There are consequences to this budget impasse, which CNN has termed “an embarrassing setback [and] … big political black eye for Ryan and his top lieutenants.” Absence of a budget resolution will likely delay work on appropriations bills almost certainly beyond the September 30th end of FY2016, necessitating a Continuing Resolution or two to keep the government open. Unlike past years, the threat of a government shutdown if such a CR does not pass doesn’t work in 2016 because such an action weeks before a national election would be suicidal. Responsibility for the last shutdown orchestrated by the hard Right fell almost entirely on Republicans, causing the party’s approval to crater in public opinion — not a scenario any sane politician wants to replicate while voters are thinking about the election.

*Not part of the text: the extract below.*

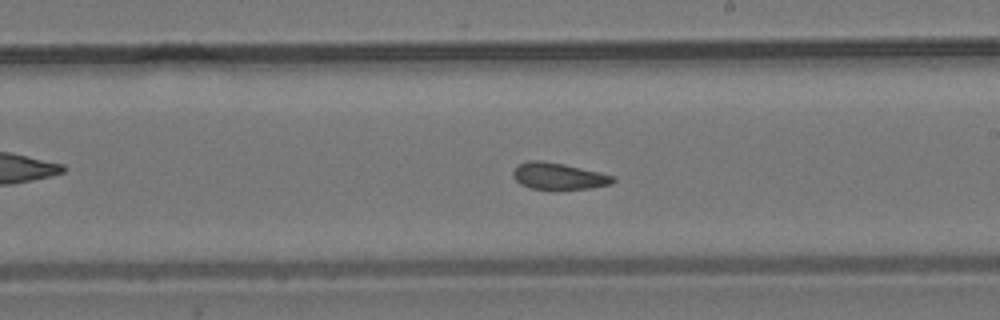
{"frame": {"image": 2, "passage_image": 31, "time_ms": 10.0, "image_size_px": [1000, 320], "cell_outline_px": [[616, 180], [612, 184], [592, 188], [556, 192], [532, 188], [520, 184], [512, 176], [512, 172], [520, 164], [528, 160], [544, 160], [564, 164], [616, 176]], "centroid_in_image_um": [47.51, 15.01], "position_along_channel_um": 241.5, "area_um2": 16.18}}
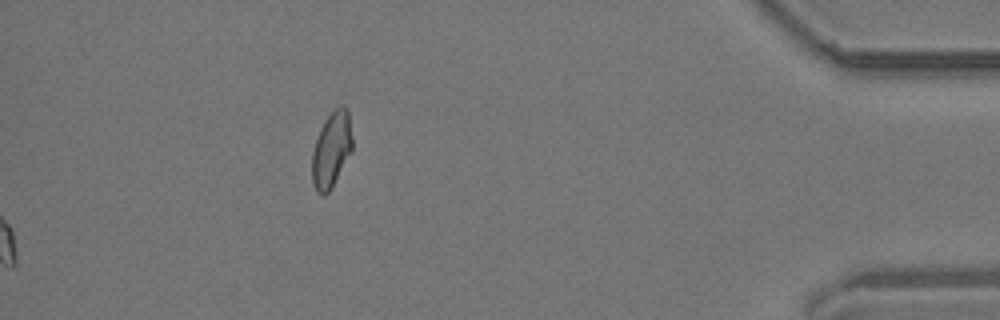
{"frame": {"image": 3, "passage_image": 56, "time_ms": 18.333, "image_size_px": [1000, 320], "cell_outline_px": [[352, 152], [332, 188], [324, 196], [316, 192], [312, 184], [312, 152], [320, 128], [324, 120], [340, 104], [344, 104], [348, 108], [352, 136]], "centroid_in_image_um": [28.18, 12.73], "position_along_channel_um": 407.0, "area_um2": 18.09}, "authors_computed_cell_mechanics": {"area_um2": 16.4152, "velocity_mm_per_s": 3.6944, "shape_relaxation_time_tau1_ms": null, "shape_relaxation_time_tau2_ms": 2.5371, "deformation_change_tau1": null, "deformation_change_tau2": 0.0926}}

Moreover, the lack of a budget resolution agreement with the Senate rules out a reconciliation bill that could contain changes to Obama and Democratic priorities, such as modifications to the Affordable Care Act or alterations of Obama executive orders, which might serve as useful campaign positioning for Republicans. True, Obama would veto any such changes, as he did last year, but the messaging opportunity is not without value in the election season.

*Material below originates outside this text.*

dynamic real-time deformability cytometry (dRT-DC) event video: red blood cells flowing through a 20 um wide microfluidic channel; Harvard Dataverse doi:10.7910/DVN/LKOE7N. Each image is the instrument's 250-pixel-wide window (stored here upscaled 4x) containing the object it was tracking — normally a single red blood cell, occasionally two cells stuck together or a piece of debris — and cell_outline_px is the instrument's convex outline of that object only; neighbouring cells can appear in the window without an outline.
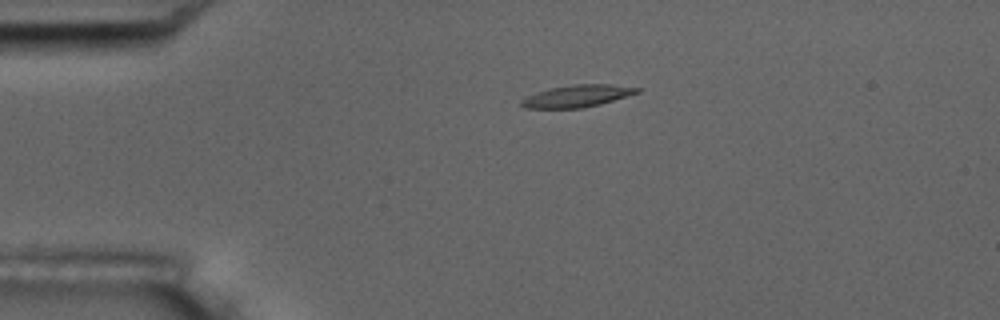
{"species": "common noctule bat (a hibernating species)", "species_latin": "Nyctalus noctula", "temperature_condition": "room temperature", "stored_images_in_passage": 2, "camera_frame_rate_fps": 3000, "um_per_image_px": 0.085, "animal": {"sex": "male", "body_mass_g": 17.5, "forearm_length_mm": 52.3}, "frame": {"image": 1, "passage_image": 1, "time_ms": 0.0, "image_size_px": [1000, 320], "cell_outline_px": [[640, 92], [600, 104], [584, 108], [524, 108], [520, 104], [520, 100], [536, 92], [552, 88], [576, 84], [608, 84], [640, 88]], "centroid_in_image_um": [49.05, 8.17], "position_along_channel_um": 36.0, "area_um2": 14.74}}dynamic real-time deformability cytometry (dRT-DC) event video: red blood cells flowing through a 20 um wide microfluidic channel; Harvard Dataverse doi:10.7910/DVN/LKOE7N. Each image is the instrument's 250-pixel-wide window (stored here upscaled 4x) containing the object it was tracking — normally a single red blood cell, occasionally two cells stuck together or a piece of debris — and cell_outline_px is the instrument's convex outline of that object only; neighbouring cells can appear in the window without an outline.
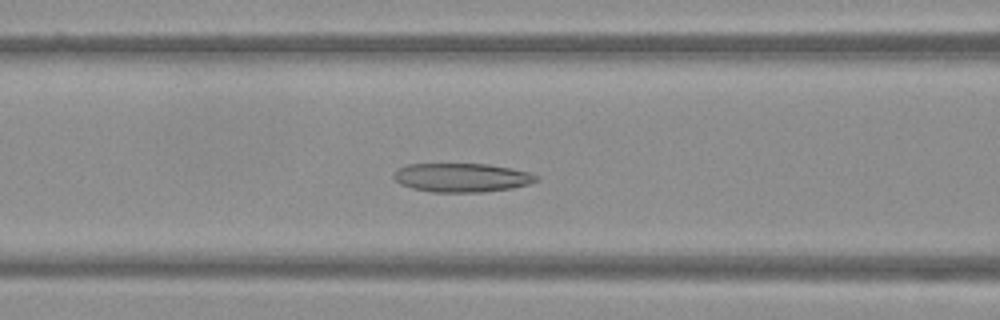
{"species": "Egyptian fruit bat (a non-hibernating species)", "species_latin": "Rousettus aegyptiacus", "temperature_condition": "warm", "stored_images_in_passage": 50, "camera_frame_rate_fps": 3000, "um_per_image_px": 0.085, "frame": {"image": 1, "passage_image": 20, "time_ms": 6.333, "image_size_px": [1000, 320], "cell_outline_px": [[540, 180], [528, 184], [512, 188], [484, 192], [432, 192], [412, 188], [400, 184], [392, 176], [392, 172], [396, 168], [408, 164], [488, 164], [528, 172], [540, 176]], "centroid_in_image_um": [39.22, 15.09], "position_along_channel_um": 127.4, "area_um2": 24.1}}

The Freedom Caucus does not see any particular downside to tripping up Ryan or missing the deadlines. North Carolina’s Rep. Mark Meadows, a Freedom Caucus hardliner, praised Ryan for listening to his voluble absolutists without imposing the kind of pressure Boehner had been so reluctant to employ against party dissidents. “In times in the past, there would have been a forced vote,” Meadows said. “And because there is not a consensus from the bottom up, he has not done that.” Boehner’s example should prove a warning to Ryan: accommodating the hardliners on the bottom only encourages further intransigence.

The missed budget deadline is symptomatic of much bigger problems for Ryan and Republicans. The chronic discord within the GOP Caucus and the unwillingness (or inability) of the Speaker to cobble together a functioning majority presents real challenges to any progress on long-delayed policies by the House. One can hardly imagine a comprehensive tax reform bill, let alone needed legislation on economic revitalization, infrastructure reconstruction, climate change or national security making it through a Congress where the majority leadership cannot count on support from its own members, and lacks the fortitude, skills or wisdom to persuade its own members to act – on behalf of the party’s credibility if not the country’s best interests.

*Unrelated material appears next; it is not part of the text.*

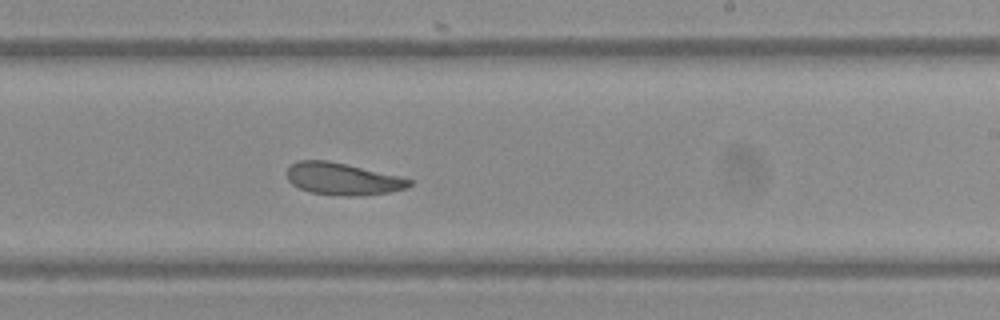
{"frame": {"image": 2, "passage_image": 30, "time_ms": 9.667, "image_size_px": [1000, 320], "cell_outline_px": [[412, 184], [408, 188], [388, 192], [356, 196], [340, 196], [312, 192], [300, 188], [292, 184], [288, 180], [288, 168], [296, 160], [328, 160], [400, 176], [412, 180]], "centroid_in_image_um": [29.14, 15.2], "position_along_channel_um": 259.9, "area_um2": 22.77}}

Moreover, the inflexibility of the Freedom Caucus faction will leave Ryan with little alternative other than once again cutting deals with House Democrats to avoid shutdowns and other perilous cliffs. Those inevitable acts of political pragmatism will only exacerbate the frustration of hardliners who rose up against Boehner for his repeated deals with Democrats, who provided the votes Freedom Caucus conservatives refused to provide. To make matters worse, Nancy Pelosi once again will have the upper hand, insisting that no offensive riders be attached to CRs or other “must pass” bills, a condition that drives the irreconcilables into a frenzy against the alleged collaborationists in their own leadership.

So this April 15th brings a painful message of both policy and strategic failure for Paul Ryan and his Republican majority, with little prospects for improvement in the months to come. One might wonder why the accidental Speaker was so quick to definitively close the door on the last stagecoach out of Dodge, an escape to the “relative calm” of the White House, or at least a presidential nomination that like his invitation to the speakership, might be offered on a silver platter.